Bug 1415849

Summary:	Using sparse_logical_volumes=true for Nova ephemeral leads to disk access errors
Product:	Red Hat OpenStack	Reporter:	David Hill <dhill>
Component:	openstack-nova	Assignee:	Eoghan Glynn <eglynn>
Status:	CLOSED WONTFIX	QA Contact:	Prasanth Anbalagan <panbalag>
Severity:	low	Docs Contact:
Priority:	low
Version:	9.0 (Mitaka)	CC:	berrange, dasmith, dhill, eglynn, justin.rackliffe, kchamart, mbooth, sbauza, sferdjao, sgordon, srevivo, vromanso
Target Milestone:	---	Keywords:	ZStream
Target Release:	---
Hardware:	Unspecified
OS:	Unspecified
Whiteboard:
Fixed In Version:		Doc Type:	If docs needed, set a value
Doc Text:		Story Points:	---
Clone Of:		Environment:
Last Closed:	2018-01-19 15:37:45 UTC	Type:	Bug
Regression:	---	Mount Type:	---
Documentation:	---	CRM:
Verified Versions:		Category:	---
oVirt Team:	---	RHEL 7.3 requirements from Atomic Host:
Cloudforms Team:	---	Target Upstream Version:
Embargoed:

Description David Hill 2017-01-23 23:26:01 UTC

Description of problem:
Attempting to thin provision when images_type=lvm results in a broken volume chain and disk read errors in the Instances.

applicable configs from nova.conf
images_type=lvm
images_volume_group=<vgname>
volume_clear=none #this should bypass the heavy dd on a instance delete
sparse_logical_volumes=true #created disk errors
force_raw_images=false #avoids the heavy qemu convert

Version-Release number of selected component (if applicable):


How reproducible:
Always

Steps to Reproduce:
1. Configure images_type=lvm and sparse_logical_volumes=true
2. Boot a VM using a flavor with 10GB and the RHEL 7.3 KVM guest
3.

Actual results:
Fails to boot 

Expected results:
Boots

Additional info:
This is easily reproducable and if this feature is not supported, perhaps it should be removed from OpenStack at all.

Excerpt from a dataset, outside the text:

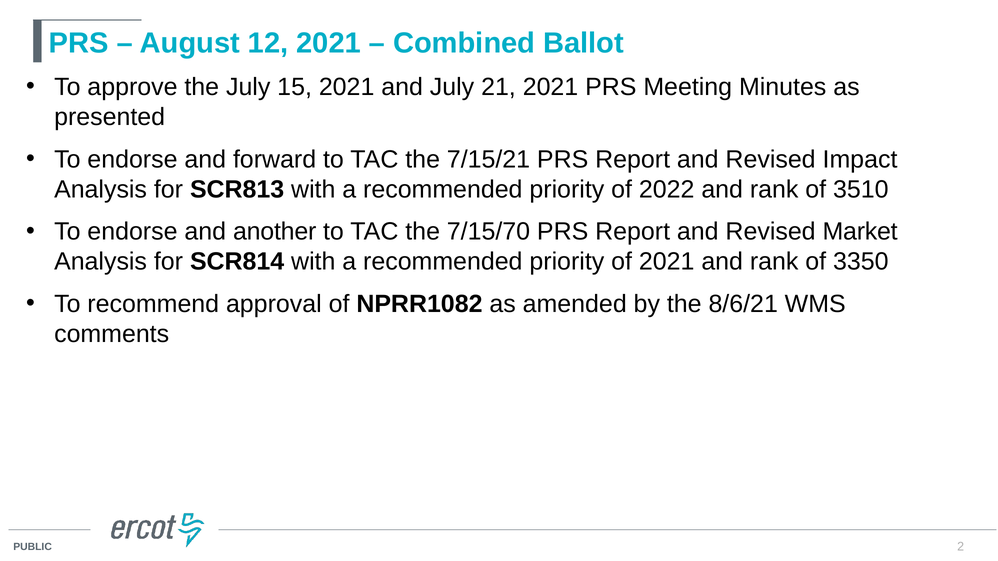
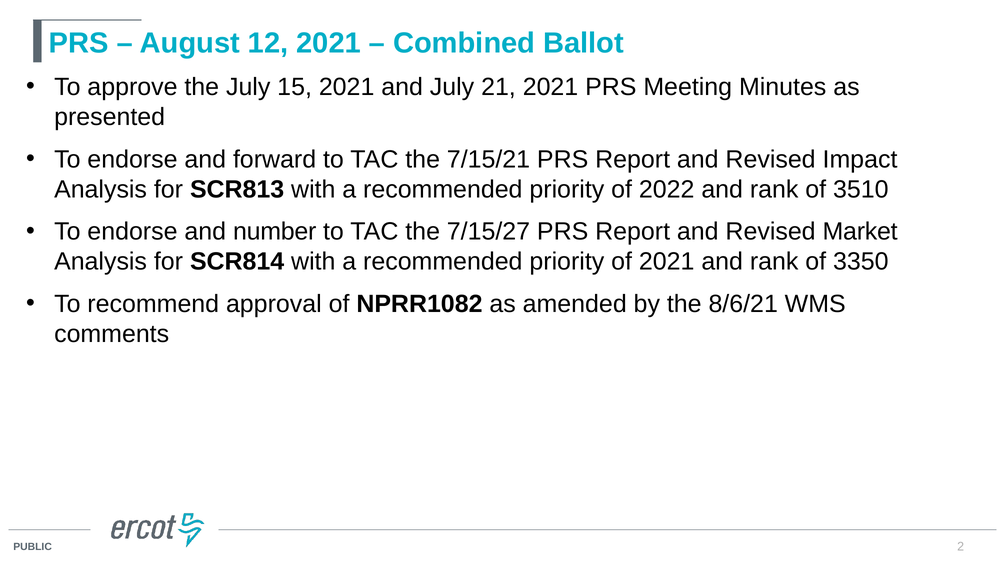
another: another -> number
7/15/70: 7/15/70 -> 7/15/27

Comment 1 Justin Rackliffe 2017-01-24 13:47:15 UTC

There are some additional checks that could be done for config testing when sparse=true.

One key issue I found was in the OSP9 RHEV install lvm.conf had thin_pool_autoextend_threshold set to 100 so the initial sized thinpool lv would max out, but the qemu-img convert call would still return a 0.

I also found that on delete the thinlv would be removed (eg uuid_disk), but the autogenerated thinpool (datalv and metalv) would be left so you would collect the lvol### instances within lvm and I found no garbage collection routine.

The autoextend (I tested w 70 w a 20% increase) seemingly is not quick enough to match either qemu-img or a dd sourced data addition routine.  I would see a variety of sizes in LSize for the thinpool after a copy complete.  It seems like the writes are being ACK'd, but not being written back correctly.

As a note using lvm sparse or thick vols I don't see an alternative to the raw conversion so that is an expected overhead for using lvm.  I do find it a bit curious why lvm snaps of a thick or thin hosted _base image don't seem to be used when cow is true.

Comment 2 Matthew Booth 2017-01-27 13:58:33 UTC

For reference: not reproducible on devstack. Will try with packstack RHOS 9 and LVM.

In case I can't reproduce, could you please share a sosreport from an affected machine with a failure in the logs?